No fue fácil conseguir el color nude, pero lo hizo y ahora Emily decía esto. No tenía planes de devolver el bolso, aunque aún no había quitado la etiqueta.
—Puedes quedarte con tu bolso inútil, egoísta —dijo Chloe, quitándole el bolso a su madre y lanzándoselo a Emily.
—Prefiero mi dinero de vuelta —Emily no tenía ningún uso para el bolso, ¿debería empeñarlo o qué? Si no iban a comprar suministros de comida, entonces era mejor que pasaran hambre a que ella tuviera que endeudarse.
También tenía que pagar intereses sobre el dinero que había pedido prestado.
—No puedo simplemente darte el bolso, tal vez cuando vuelva a casa —protestó Rose, a punto de recoger el bolso, mientras Chloe le sujetaba las manos.
—No necesitas hacer eso, yo tengo este bolso y en este tono.
—¿Tú lo tienes? —dijeron Emily y Rose al unísono.
—Sí, mi novio me lo regaló.
¿Regalo? ¡Mierda! Emily había olvidado que había recibido muchos regalos en su fiesta de cumpleaños. Estaba tan apurada esta mañana que no abrieron los envoltorios.
De todos modos, Bella no los abriría sin que ella estuviera presente. Podía ver que su madre ya se sentía mal y Chloe estaba lista para presumir que tenía más dinero que ella.
Se preguntaba en qué trabajaba Chloe que parecía ganar más, incluso les dijo la semana pasada que pronto alquilaría un mejor apartamento para ellos.
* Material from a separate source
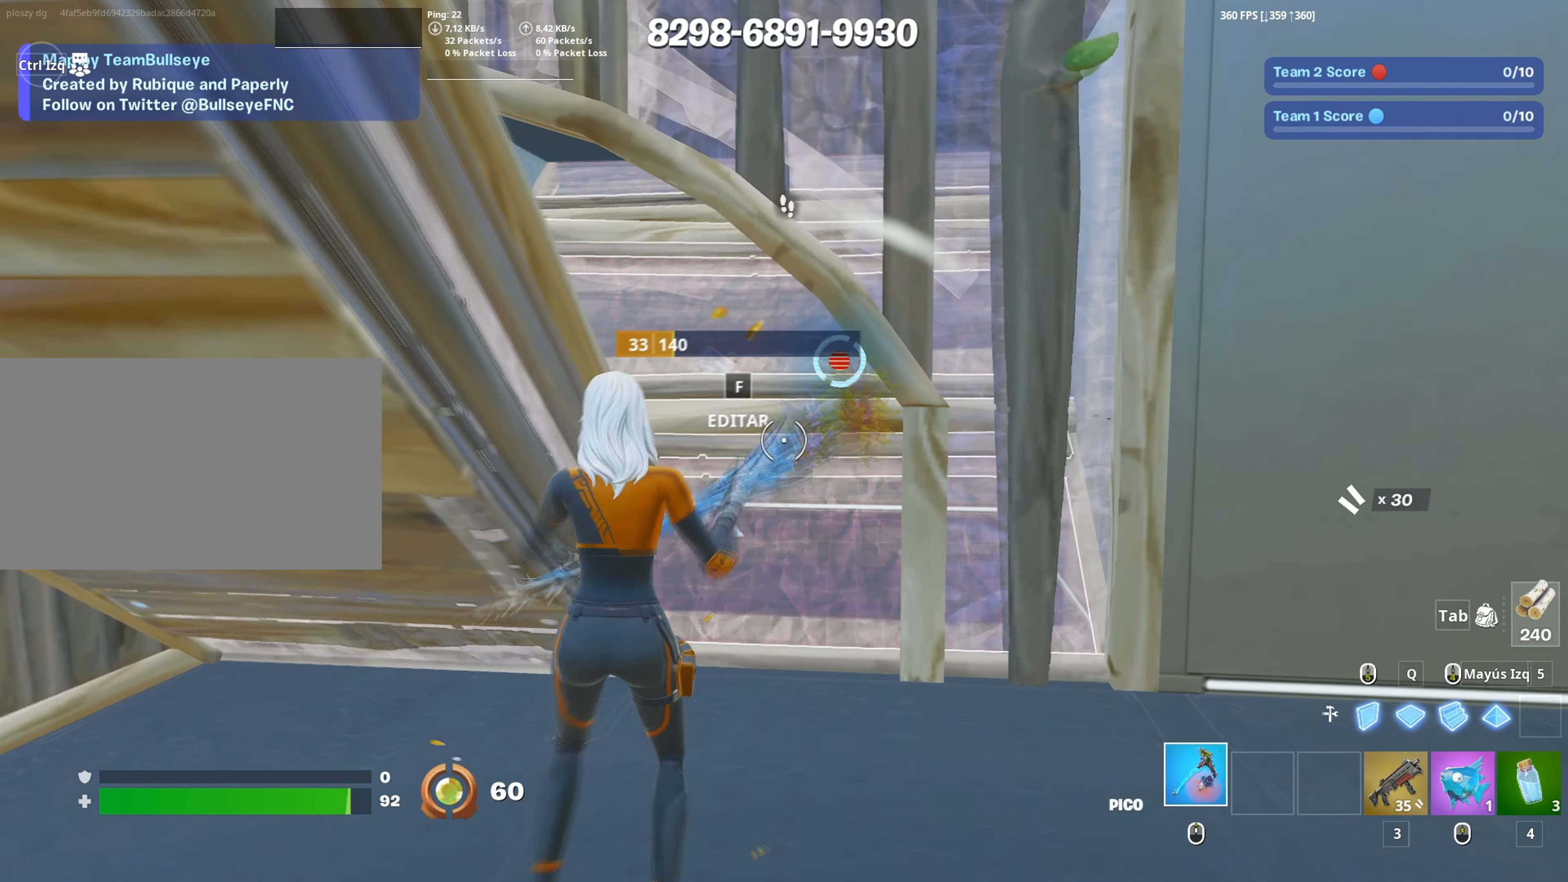
{"keys": ["a"], "mouse": [], "events": [[67, "a", "down"], [117, "d", "up"], [250, "a", "up"], [483, "a", "down"], [483, "mouse_left", "up"]]}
No tenía sentido para ella, y como ella y Chloe no eran cercanas, no podía preguntar qué estaba haciendo y a sus padres no parecía importarles, mientras el dinero llegara a sus bolsillos.
—Puedes quedarte con el bolso —dijo Emily devolviéndole el bolso a su madre, quien parecía complacida.
—Puedes quedarte con el bolso y el dinero.
—¿Qué pasa con tu préstamo? —preguntó Rose preocupada.
—Está bien, lo resolveré como siempre, estoy segura de que Chloe se encargará de cualquier otra necesidad tuya —explicó Emily.
—Por supuesto, estaré feliz de ayudar, a diferencia de ti que siempre eres tacaña.
—Soy tacaña, no tengo dinero. Tal vez si nos dijeras dónde trabajas, también podría ganar más dinero.
—Eso no es asunto tuyo.
—Ya basta —suplicó Rose, ya estaba tarde y no tenía ánimo para sus discusiones innecesarias—. Me voy ahora, tu padre debería estar de regreso. Dile que no estaré en casa hasta la noche.
—Bueno, Emily se encargará de eso, yo tengo una cita.
—Está bien —sonrió Rose al irse, estaba tan feliz.